I want to generate an avro file from a pyspark dataframe and currently I am doing coalesce
as below
df = df.coalesce(1)
df.write.format('avro').save('file:///mypath')
But this is leading to memory issues now as all the data will be fetched to memory before writing and my data size is growing consistently everyday. So I want to write the data by each partition so that the data would be written to disk in chunks and doesnot raise OOM issues. I found that toLocalIterator
helps in achieving this. But I am not sure how to use it. I tried the below usage and it returns all rows
iter = df.toLocalIterator()
for i in iter:
print('writing some data')
# write the data into disk/file
The iter is iterating over each row rather than each partition. How should I do this?
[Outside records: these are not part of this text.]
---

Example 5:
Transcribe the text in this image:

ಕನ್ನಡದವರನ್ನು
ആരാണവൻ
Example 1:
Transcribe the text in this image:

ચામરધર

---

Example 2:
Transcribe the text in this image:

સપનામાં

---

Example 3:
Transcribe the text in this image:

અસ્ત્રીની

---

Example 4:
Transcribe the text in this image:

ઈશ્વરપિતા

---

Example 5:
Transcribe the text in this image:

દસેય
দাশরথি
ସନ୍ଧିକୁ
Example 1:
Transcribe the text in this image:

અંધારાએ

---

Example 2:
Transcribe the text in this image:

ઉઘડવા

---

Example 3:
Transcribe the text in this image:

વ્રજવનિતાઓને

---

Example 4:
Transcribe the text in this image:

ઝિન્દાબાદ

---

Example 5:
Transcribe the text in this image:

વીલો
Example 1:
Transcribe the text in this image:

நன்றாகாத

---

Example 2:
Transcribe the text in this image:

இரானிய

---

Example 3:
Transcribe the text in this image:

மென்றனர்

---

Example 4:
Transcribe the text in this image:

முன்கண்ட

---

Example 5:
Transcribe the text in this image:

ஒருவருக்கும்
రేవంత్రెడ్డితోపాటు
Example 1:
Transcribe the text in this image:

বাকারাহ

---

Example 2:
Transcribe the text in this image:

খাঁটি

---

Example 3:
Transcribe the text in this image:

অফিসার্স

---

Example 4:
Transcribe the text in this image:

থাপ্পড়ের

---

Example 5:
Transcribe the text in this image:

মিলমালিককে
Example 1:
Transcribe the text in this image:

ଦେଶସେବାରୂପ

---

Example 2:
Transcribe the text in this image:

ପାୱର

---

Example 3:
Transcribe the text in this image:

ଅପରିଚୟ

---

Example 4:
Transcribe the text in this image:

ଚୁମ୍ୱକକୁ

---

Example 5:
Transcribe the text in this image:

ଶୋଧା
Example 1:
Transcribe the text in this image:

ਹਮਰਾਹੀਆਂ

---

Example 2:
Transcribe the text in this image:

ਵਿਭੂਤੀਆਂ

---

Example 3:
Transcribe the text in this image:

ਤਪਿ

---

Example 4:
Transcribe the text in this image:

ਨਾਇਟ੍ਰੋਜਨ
when you do df = df.coalesce(1)
all the data is collected into one of the worker nodes. if that node cannot handle such huge due to resource constraints on the node then the job will fail with OOM error.
As per spark documentation toLocalIterator Returns an iterator that contains all rows in this current Dataset and Max Memory It can consume is equivalent to largest partition in this Dataset
How toLocalIterator works?
The first partition is sent to the driver. If you continue to iterate and reach the end of the first partition, the second partition will be sent to the driver node and so on continuous till last partition.. so that is why (max memory it can occupy = largest partition) make sure your master node has sufficient ram and disk.
toLocalIterator.next() method makes sure to pull next partition records if previous partition processing is done.
what you can do is
//batch objects like 1000 per batch
df.toLocalIterator().foreach(obj => {
//add object in array
//if batch size is reached ...
//then serialize them and use FileOutputStream and save in local location
})
note: make sure to cache your parentDF .. otherwise in some scenarios every partition needs to be recomputed.